## Recorded data
::::

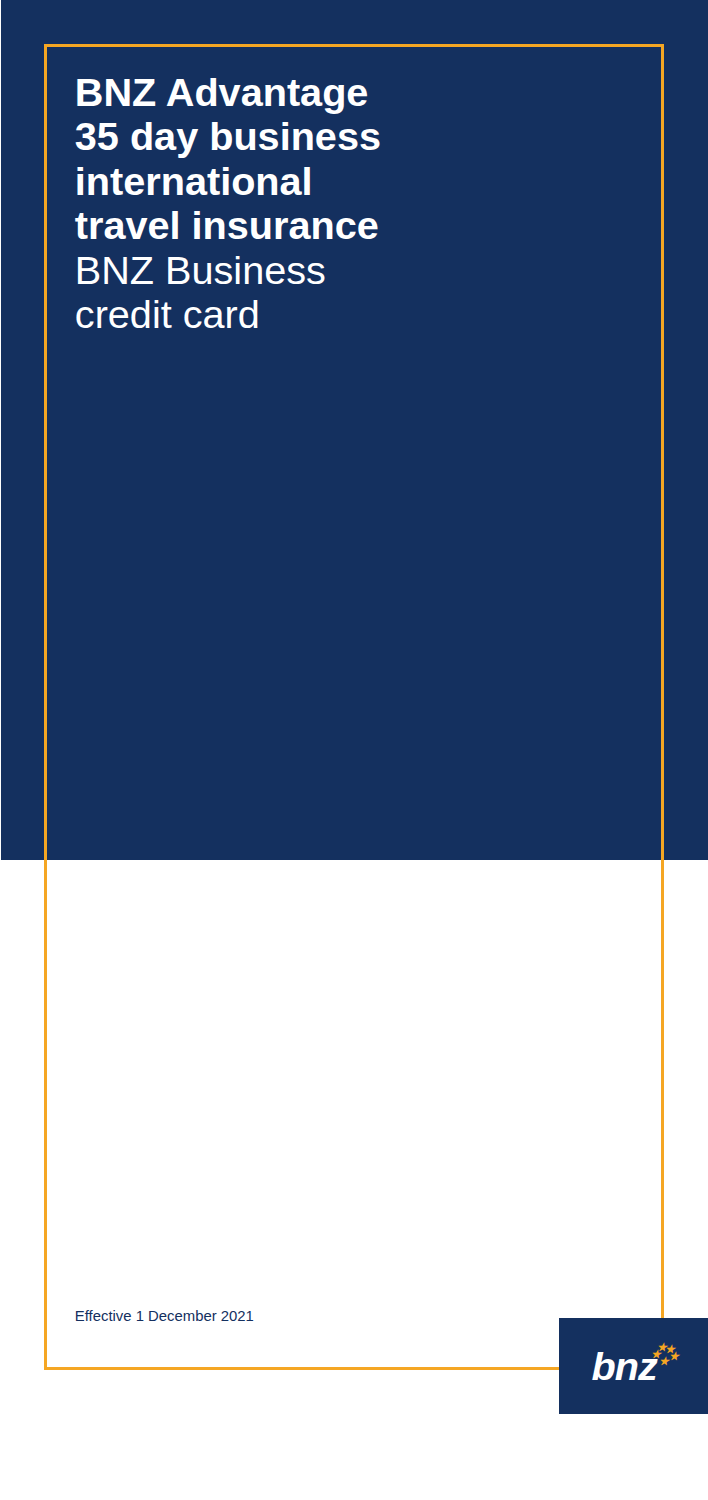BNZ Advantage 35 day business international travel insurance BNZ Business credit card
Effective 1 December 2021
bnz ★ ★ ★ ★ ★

::::

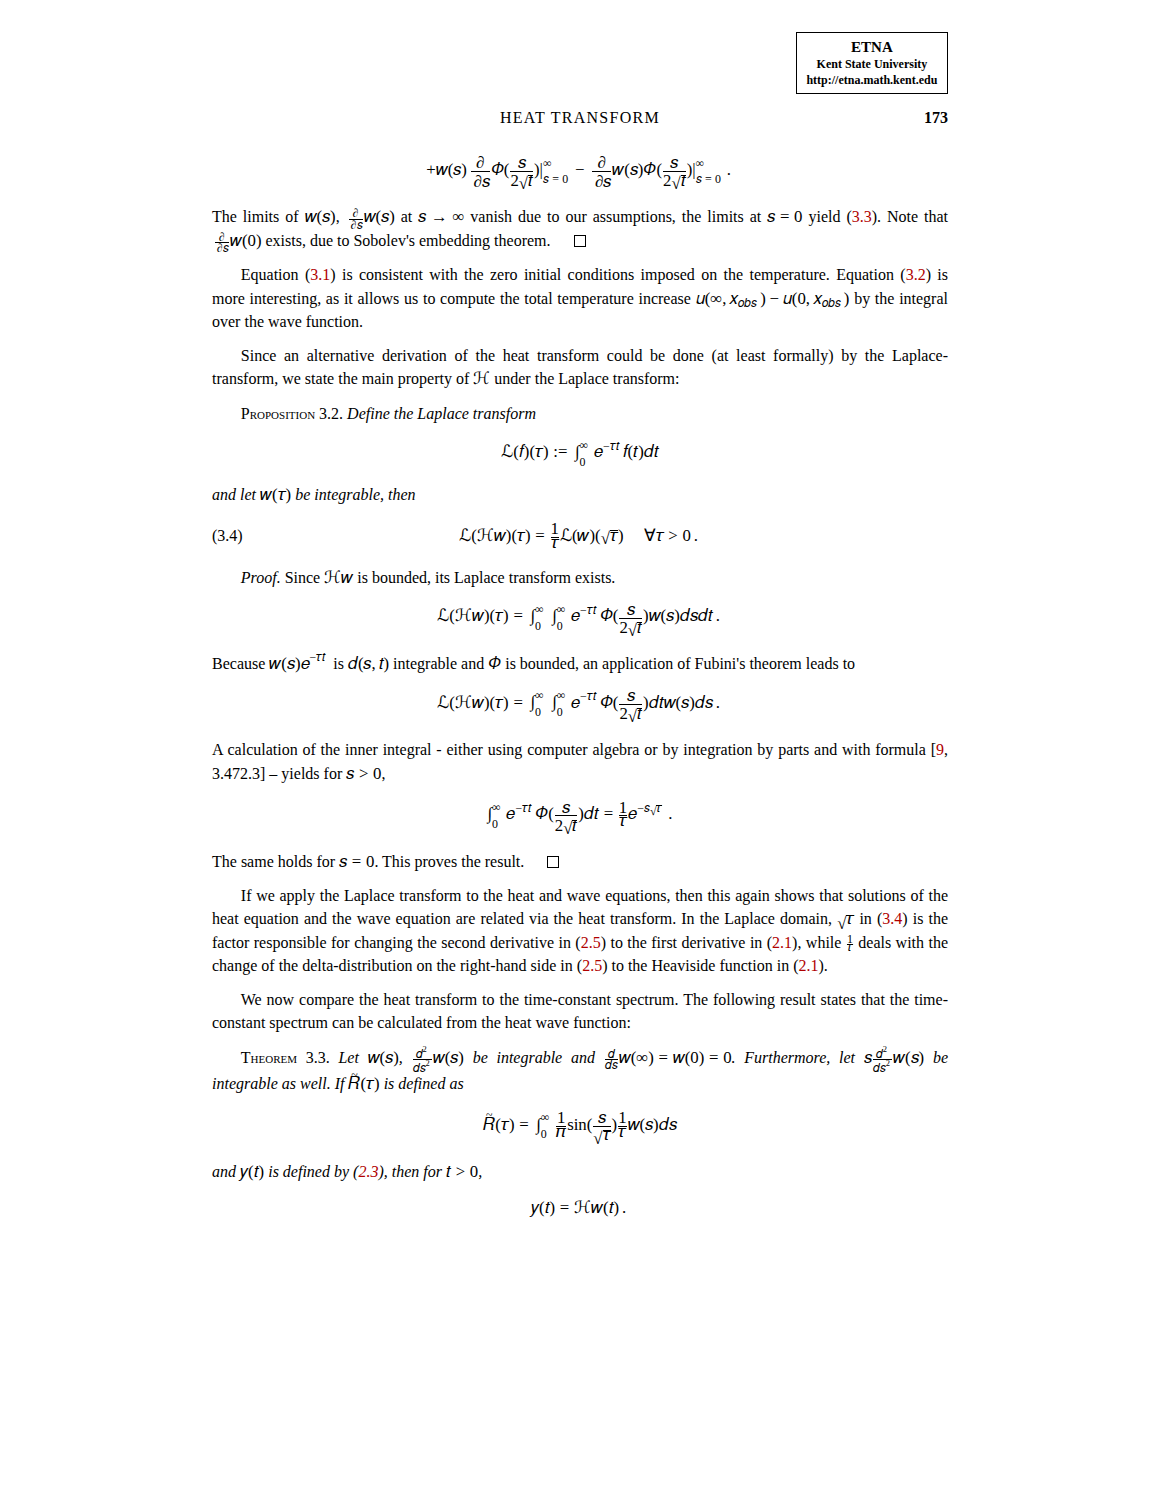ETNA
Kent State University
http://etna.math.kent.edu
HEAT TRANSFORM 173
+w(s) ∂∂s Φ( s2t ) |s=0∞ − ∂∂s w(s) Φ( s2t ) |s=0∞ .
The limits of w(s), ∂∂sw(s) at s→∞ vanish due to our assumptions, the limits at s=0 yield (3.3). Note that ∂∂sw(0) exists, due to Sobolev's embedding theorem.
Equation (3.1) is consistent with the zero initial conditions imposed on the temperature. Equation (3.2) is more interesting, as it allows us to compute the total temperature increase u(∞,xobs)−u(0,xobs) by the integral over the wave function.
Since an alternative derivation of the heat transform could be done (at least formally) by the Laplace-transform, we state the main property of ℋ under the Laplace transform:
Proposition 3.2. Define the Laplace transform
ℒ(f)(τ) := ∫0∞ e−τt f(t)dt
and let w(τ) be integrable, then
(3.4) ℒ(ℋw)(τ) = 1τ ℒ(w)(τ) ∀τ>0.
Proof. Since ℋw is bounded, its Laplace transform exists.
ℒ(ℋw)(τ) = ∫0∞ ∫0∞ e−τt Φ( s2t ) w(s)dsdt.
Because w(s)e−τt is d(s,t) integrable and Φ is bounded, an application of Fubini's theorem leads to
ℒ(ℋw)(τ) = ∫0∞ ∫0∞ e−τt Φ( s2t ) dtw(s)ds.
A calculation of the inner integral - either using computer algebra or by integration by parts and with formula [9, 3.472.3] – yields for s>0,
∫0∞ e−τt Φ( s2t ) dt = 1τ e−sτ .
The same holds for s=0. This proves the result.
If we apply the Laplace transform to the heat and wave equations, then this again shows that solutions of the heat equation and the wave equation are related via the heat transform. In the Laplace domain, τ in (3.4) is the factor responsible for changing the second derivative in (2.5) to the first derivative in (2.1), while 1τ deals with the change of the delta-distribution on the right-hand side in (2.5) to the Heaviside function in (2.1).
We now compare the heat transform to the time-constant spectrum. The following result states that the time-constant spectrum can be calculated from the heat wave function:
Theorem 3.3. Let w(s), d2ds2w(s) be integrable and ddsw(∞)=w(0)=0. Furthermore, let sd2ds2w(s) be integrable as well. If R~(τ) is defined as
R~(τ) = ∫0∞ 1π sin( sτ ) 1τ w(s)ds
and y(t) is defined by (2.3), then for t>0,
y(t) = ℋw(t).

::::

## What you should do
Taking the listing above as the source, transcribe only the lines starting at the line with "dt = 1τ e−sτ ." and going through the line with "y(t) = ℋw(t).", unaltered and with both ends included.

## Solution for this exercise
∫0∞ e−τt Φ( s2t ) dt = 1τ e−sτ .
The same holds for s=0. This proves the result.
If we apply the Laplace transform to the heat and wave equations, then this again shows that solutions of the heat equation and the wave equation are related via the heat transform. In the Laplace domain, τ in (3.4) is the factor responsible for changing the second derivative in (2.5) to the first derivative in (2.1), while 1τ deals with the change of the delta-distribution on the right-hand side in (2.5) to the Heaviside function in (2.1).
We now compare the heat transform to the time-constant spectrum. The following result states that the time-constant spectrum can be calculated from the heat wave function:
Theorem 3.3. Let w(s), d2ds2w(s) be integrable and ddsw(∞)=w(0)=0. Furthermore, let sd2ds2w(s) be integrable as well. If R~(τ) is defined as
R~(τ) = ∫0∞ 1π sin( sτ ) 1τ w(s)ds
and y(t) is defined by (2.3), then for t>0,
y(t) = ℋw(t).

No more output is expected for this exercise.